セシルは地面に落ちている骨を避けて、遺跡の壁に触れる。
「何か知っているのか?」
「ううん。ーーでも、なんだか懐かしい感じ」
セシルは触れる遺跡の壁をなぞっていく。
すると、止まったセシルが壁に顔を近づけるなり俺の方を向く。
なんだろうかとセシルの元に行ってみると、横長の壁一面に壁画があった。
「……これは、人間と魔物」
その壁画には人間……剣を持った者と魔物が戦っている描写。そういう描写が上や横へ続くように描かれている。
そんな壁画を目で追っていくと、特に気になった描写があった。
それは剣を持った者と魔物が戦っている描写なのだが、違っているのは人間側に魔物がついている。
敵対はしていない描写……これは恐らく『血の契約』をした従属した魔物の描写。
一体、いつ描かれたものなのだろうか。かなり古い、描かれている魔物の姿も見たことがあるようなやつもいればそうじゃないやつもいる。人間も魔物も眼の描写はなく、独創性が強く感じてならない。
「……」
そんな時だった、誰かの気配がした。メアとラピスじゃない。
セシルが尾を立たせて警戒しているようだ。
誰もいないと踏んでいたわけではない。魔防壁がある遺跡、誰かがいても何らおかしくはない。

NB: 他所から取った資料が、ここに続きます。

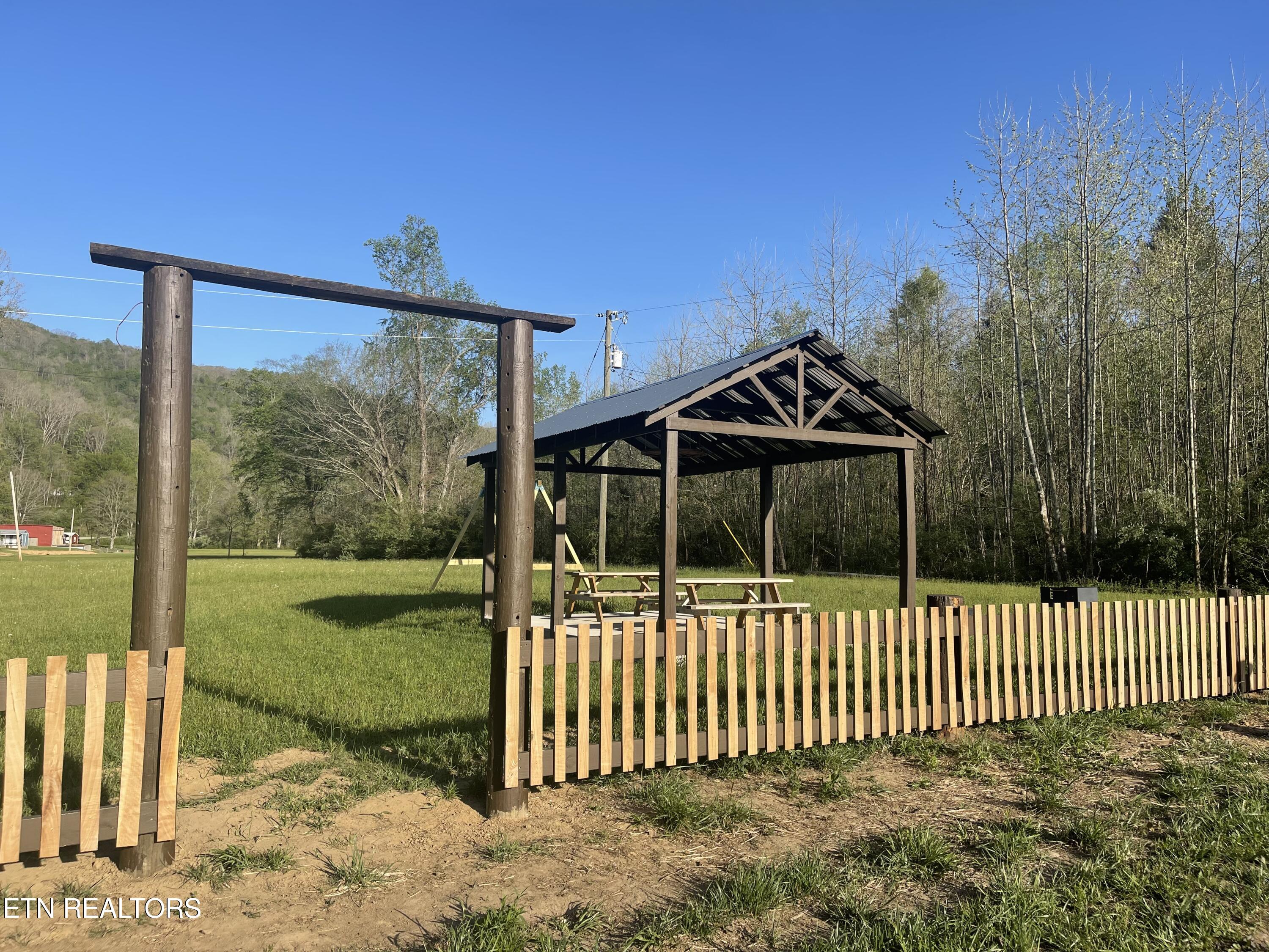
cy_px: 476
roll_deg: -0.4
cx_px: 634
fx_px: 916
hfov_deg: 69.4
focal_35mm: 25
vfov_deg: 54.9
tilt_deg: +4.0
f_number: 1.6
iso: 32
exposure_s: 1/2488
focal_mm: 5.1
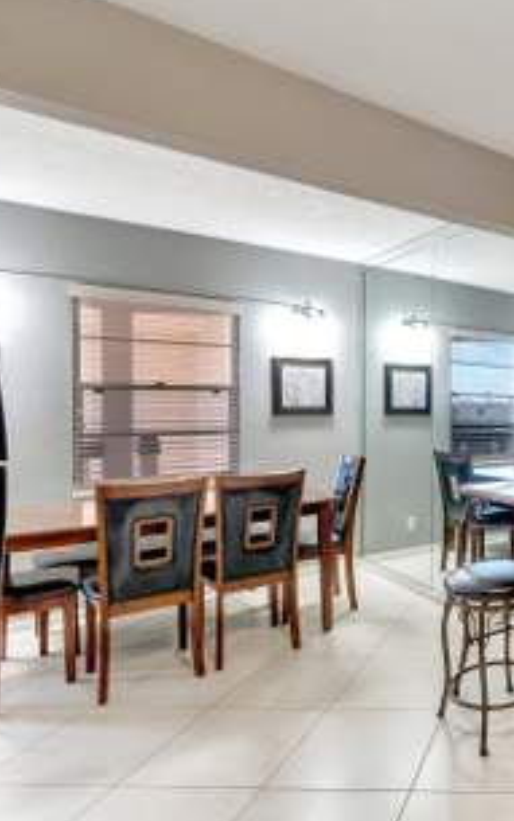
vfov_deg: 74.8
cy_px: 410
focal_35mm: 24
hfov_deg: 41.3
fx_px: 537
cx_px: 560
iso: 2200
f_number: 8
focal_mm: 10
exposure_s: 1/15
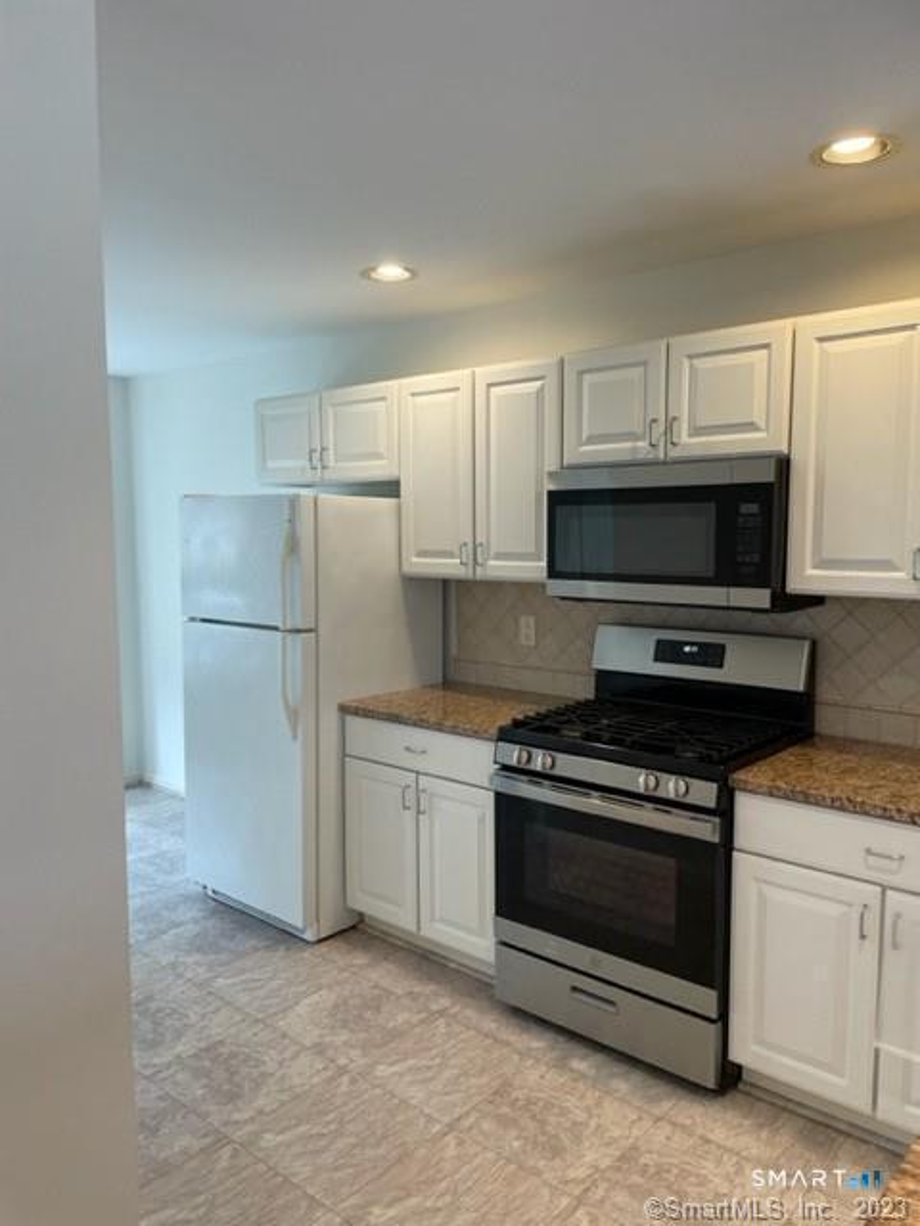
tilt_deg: -6.2
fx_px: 921
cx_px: 460
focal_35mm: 26
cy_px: 613
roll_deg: +1.0
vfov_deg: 67.3
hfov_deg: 53.1
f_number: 1.6
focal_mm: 4.2
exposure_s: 1/120
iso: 125
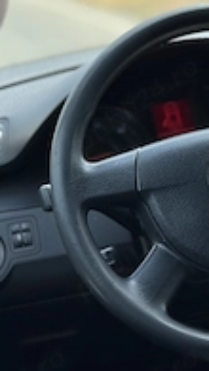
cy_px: 137
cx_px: 203
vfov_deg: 19.9
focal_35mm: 107
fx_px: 1052
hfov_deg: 11.2
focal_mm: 6.76
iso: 64
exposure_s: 1/975
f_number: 1.78
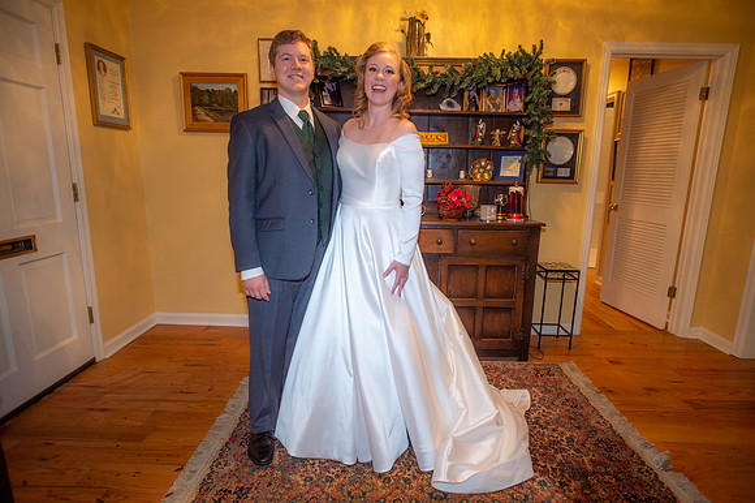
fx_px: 419
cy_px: 252
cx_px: 378
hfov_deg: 84.0
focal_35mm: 20
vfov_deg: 61.9
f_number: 3.2
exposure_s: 1/100
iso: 1250
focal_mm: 20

遺跡の通路を警戒しつつ歩いて行き、曲がり角に突き当たった。
誰だろうか。大勢は居なさそうだが、確かに誰かがいる気配。
曲がり角で覗き見るようにして、まだ続いていた通路を進んで行くと天井が抜けた場所に着いた。
芝生もあって、其処は太陽の光が降り注いでいる場所だった。